* **PROBLEM REQUIREMENTS**
Among the entries below, find every line that has "Table" and pull it out.

(Saved data entries)
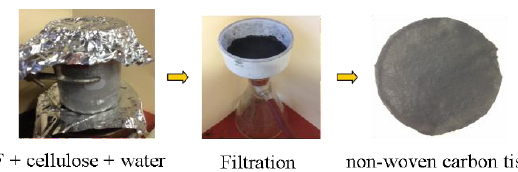
Figure 1. The procedure of preparing non-woven carbon tissue.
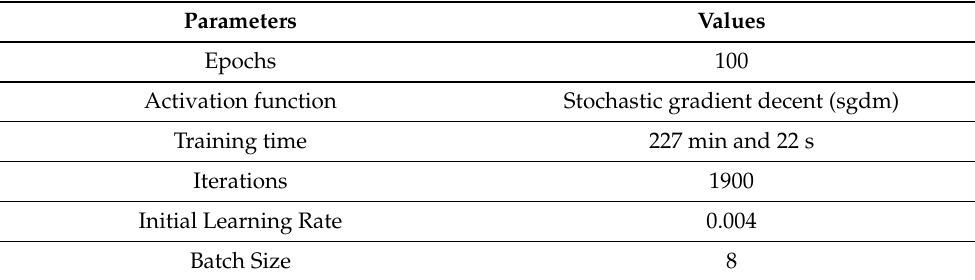
Table 4. Parameters setting considered during the training and testing of proposed CNN.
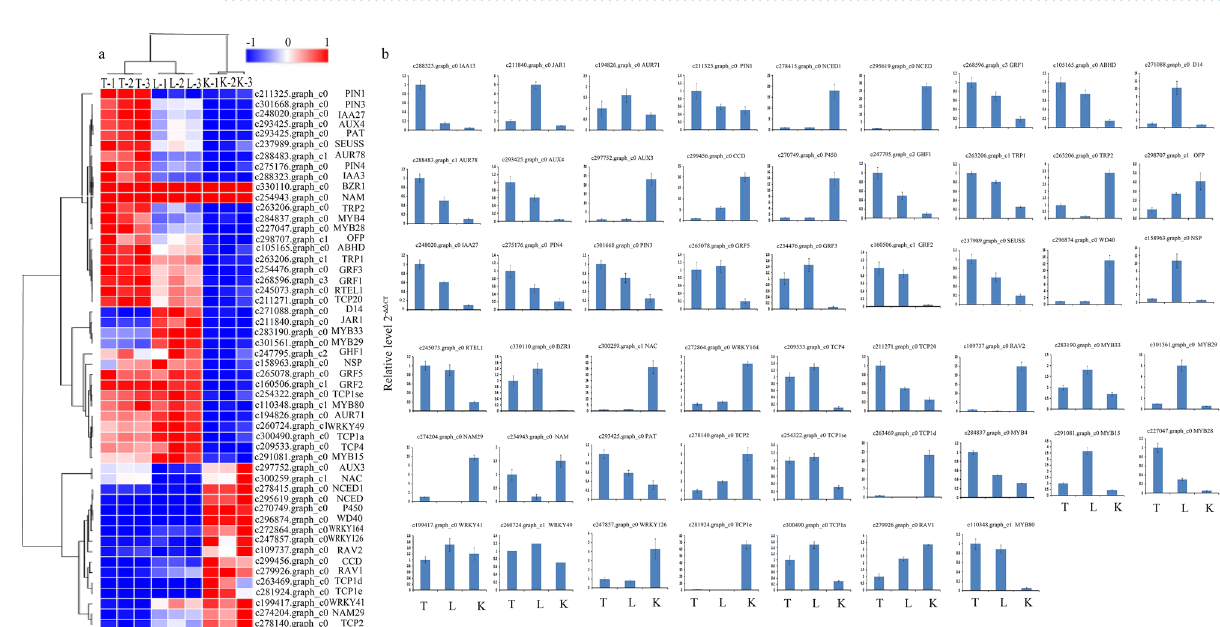
Figure 7. Real-time PCR validations of 52 candidate DEGs in different material. ( a ) Heat map of 52_DEGs. Different column represented disserent samples and different rows represented various genes. ( b ) qRT-PCR of 52_DEGs. The Y-axis represents the relative expression, and the X-axis depicts the different insect resistance material. The standard error of the mean for three biological replicates is represented by the error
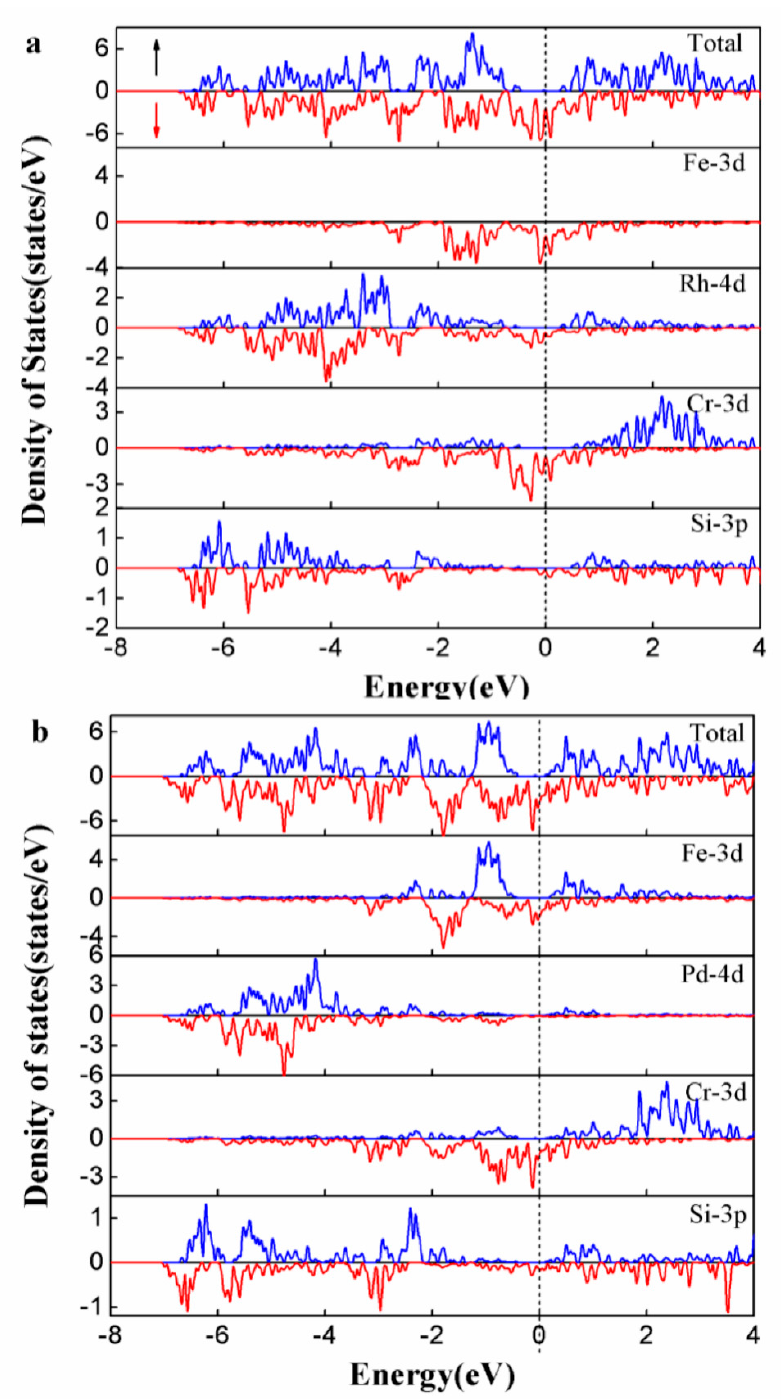
Figure 5. The total and partial density of states of ( a ) FeRhCrSi and ( b ) FePdCrSi at their equilibrium lattice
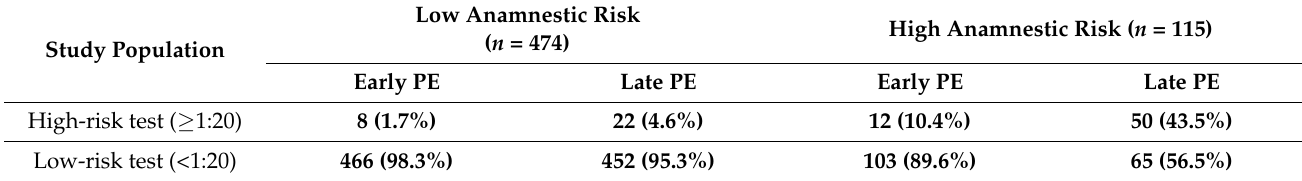
Table 5. Results of the multiparametric test in the study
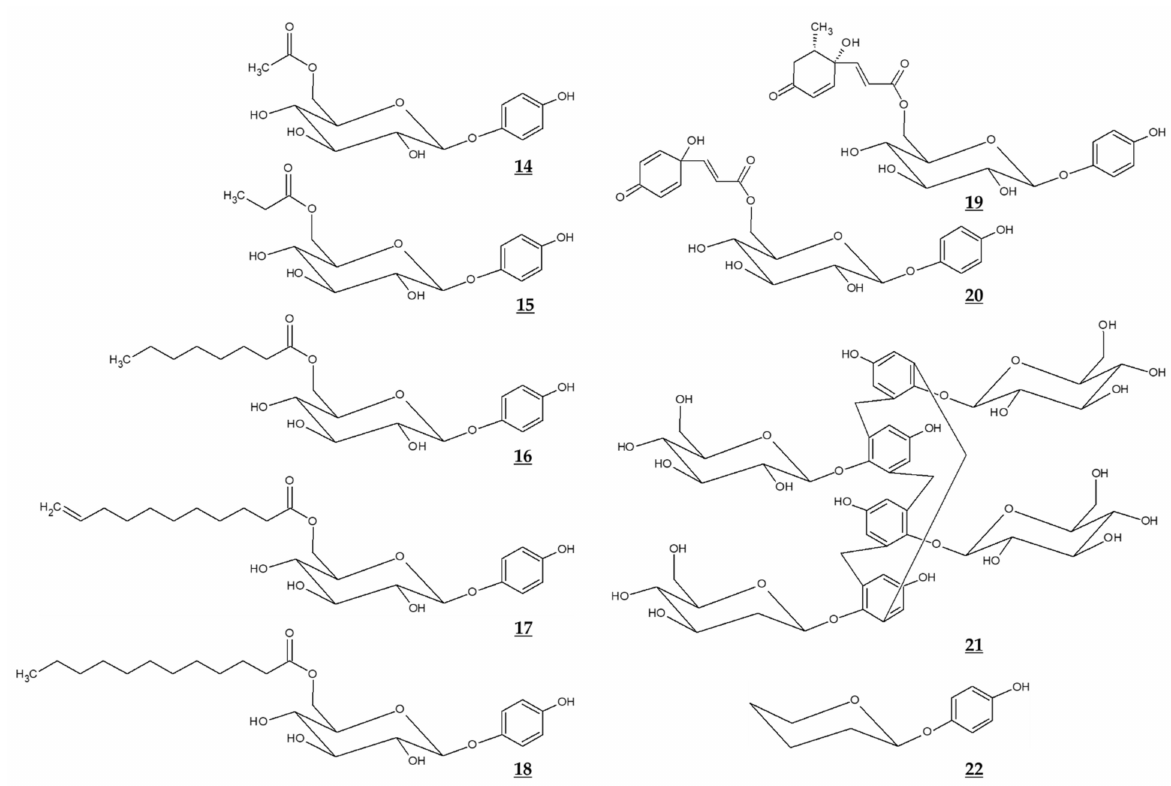
Figure 4. Chemical structures of various derivatives of arbutin and related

* **ANSWER SPACE**
Table 4. Parameters setting considered during the training and testing of proposed CNN.
Table 5. Results of the multiparametric test in the study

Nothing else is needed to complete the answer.